▶ Text excerpt:
============
High speed videos of Browning SRLB guns being fired show the bullet leaving the barrel after the slide and barrel have moved a small fraction of an inch. The barrel remains level and the bullet exits horizontally. The bullet path and the slide/barrel movement seem the same regardless of bullet weight, caliber, barrel length, etc. The very high-speed videos (73,000 frames per second) show no muzzle rise until AFTER the bullet is gone and the slide has moved farther to the rear. This can clearly be seen in the links in earlier messages.

IF slide movement is the way recoil force is transferred to the frame, and all bullet weights and bullet speeds cause the same amount of slide movement UNTIL THE BULLET HAS LEFT THE BARREL, it would seem that recoil isn't playing a big role in barrel rise when it matters -- while the bullet is still in the barrel.

[JohnKSa]

Quote:

In a locked breech semi-auto the barrel and slide are never in "free recoil". They push on a spring that rests against the frame. That push is recoil that is felt by the shooter. Placing the gun lower in your hand (gripping the gun higher) will help to reduce the amount of angular displacement but it does not negate it until the barrel is in-line with the center of your wrist.

As soon as the link or ramp begins to move the rear of the barrel down the angle of the barrel rises. Even though the barrel is not completely disengaged it is moving vertically. The entire time that the barrel and slide are moving the recoil is being absorbed by your hand. (as transfered through the recoil spring to the frame). Recoil always begins when the bullet starts to move.

You've posted this more than once and I've already responded to it.

Rather than repeating it again, please consider the sightline vs. boreline diagram posted earlier and explain how significant muzzle rise while the bullet is in the bore could take place given what the diagram shows.

[mavracer]

Quote:

The very high-speed videos (73,000 frames per second) show no muzzle rise until AFTER the bullet is gone and the slide has moved farther to the rear.

Look again closely, keeping in mind that with a 5" barrel every .005 is nearly an inch (.9 to be exact) at 25 yards.

Let's look at your theory in reverse. Once the bullet leaves the barrel it has no more input on recoil, the gun has already reached it's maximum recoil velocity if it weren't already starting to rise it never would

[Walt Sherrill]

Quote:

Originally Posted by JohnKsa

Rather than repeating it again, please consider the sightline vs. boreline diagram posted earlier and explain how significant muzzle rise while the bullet is in the bore could take place given what the diagram shows.
============
▶ What is being asked: Copy the pistol recoil thread from "You've posted this" to "at 25 yards.", renaming "diagram" as "sketch" wherever it occurs.

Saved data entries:
============
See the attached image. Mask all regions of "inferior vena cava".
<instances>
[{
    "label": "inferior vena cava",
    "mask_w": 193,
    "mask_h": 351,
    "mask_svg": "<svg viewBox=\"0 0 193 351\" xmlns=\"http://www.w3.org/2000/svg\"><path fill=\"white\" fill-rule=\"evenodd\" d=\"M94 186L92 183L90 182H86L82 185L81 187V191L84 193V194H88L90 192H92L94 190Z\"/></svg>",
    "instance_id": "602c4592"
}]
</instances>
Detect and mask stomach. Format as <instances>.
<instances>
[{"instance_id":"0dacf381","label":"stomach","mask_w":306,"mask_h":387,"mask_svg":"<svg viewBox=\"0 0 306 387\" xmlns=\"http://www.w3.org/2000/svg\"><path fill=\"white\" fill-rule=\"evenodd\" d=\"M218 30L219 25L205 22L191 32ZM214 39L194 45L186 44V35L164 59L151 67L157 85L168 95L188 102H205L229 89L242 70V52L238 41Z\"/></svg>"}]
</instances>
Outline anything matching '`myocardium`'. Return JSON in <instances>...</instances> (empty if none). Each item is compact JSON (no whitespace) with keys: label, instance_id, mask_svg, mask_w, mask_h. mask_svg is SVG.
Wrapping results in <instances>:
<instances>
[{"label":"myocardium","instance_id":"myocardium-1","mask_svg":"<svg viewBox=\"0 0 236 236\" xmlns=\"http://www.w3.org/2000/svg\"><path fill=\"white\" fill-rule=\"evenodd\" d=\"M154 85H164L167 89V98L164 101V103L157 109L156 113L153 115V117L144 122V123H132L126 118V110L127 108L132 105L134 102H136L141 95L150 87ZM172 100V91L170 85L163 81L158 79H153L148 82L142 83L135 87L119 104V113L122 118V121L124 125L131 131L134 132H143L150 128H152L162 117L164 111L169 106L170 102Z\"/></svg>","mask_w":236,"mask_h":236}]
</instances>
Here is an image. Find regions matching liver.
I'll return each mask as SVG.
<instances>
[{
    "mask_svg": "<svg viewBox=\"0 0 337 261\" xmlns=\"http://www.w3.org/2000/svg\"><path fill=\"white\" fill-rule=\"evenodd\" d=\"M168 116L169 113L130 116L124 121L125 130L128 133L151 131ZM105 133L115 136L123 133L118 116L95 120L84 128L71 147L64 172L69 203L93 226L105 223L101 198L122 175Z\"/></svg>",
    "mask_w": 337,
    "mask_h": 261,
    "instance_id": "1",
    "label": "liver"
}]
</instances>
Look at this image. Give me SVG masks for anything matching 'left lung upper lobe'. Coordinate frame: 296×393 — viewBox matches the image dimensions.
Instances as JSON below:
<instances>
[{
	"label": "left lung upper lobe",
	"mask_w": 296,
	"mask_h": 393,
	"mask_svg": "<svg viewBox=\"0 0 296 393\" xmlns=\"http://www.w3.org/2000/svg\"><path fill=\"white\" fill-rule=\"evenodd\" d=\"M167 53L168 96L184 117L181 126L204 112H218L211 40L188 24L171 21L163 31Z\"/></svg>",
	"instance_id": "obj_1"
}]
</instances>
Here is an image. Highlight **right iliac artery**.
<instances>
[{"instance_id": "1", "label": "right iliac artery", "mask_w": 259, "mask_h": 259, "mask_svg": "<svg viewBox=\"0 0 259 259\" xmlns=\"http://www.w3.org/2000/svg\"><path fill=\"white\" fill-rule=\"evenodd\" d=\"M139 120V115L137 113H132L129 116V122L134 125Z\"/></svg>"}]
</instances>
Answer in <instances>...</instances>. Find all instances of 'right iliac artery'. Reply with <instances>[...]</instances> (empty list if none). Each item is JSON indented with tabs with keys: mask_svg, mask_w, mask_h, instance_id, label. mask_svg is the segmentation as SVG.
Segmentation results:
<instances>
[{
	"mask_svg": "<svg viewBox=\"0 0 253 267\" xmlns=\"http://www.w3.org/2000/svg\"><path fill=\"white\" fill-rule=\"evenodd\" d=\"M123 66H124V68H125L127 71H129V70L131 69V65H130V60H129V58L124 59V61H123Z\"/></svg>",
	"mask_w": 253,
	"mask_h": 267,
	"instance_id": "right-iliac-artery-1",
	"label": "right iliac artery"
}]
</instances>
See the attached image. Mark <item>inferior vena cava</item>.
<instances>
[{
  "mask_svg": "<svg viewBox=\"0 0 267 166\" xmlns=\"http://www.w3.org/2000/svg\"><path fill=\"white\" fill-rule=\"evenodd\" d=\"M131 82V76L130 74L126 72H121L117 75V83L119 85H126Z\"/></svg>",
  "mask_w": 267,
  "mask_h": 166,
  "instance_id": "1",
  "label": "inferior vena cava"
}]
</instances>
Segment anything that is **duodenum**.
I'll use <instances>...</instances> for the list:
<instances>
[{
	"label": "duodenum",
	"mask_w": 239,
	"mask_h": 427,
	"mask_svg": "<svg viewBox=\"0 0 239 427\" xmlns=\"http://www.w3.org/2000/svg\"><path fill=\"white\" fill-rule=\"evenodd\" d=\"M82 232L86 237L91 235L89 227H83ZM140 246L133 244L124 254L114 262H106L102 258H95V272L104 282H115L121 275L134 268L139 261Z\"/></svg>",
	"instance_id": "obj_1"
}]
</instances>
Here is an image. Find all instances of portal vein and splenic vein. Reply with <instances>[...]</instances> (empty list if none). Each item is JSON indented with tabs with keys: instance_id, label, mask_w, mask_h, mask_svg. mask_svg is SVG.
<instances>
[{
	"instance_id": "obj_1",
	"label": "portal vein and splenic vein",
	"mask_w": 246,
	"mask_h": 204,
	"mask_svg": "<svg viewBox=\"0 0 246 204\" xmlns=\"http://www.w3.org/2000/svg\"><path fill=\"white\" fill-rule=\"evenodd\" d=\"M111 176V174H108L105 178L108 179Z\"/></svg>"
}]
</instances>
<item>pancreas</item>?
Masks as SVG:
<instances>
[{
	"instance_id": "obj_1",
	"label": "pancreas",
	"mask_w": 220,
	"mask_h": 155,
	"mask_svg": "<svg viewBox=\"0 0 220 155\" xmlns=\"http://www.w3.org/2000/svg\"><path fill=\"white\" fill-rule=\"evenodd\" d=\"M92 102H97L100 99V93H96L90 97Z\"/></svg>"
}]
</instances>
============
▶ Result:
You've posted this more than once and I've already responded to it.

Rather than repeating it again, please consider the sightline vs. boreline sketch posted earlier and explain how significant muzzle rise while the bullet is in the bore could take place given what the sketch shows.

[mavracer]

Quote:

The very high-speed videos (73,000 frames per second) show no muzzle rise until AFTER the bullet is gone and the slide has moved farther to the rear.

Look again closely, keeping in mind that with a 5" barrel every .005 is nearly an inch (.9 to be exact) at 25 yards.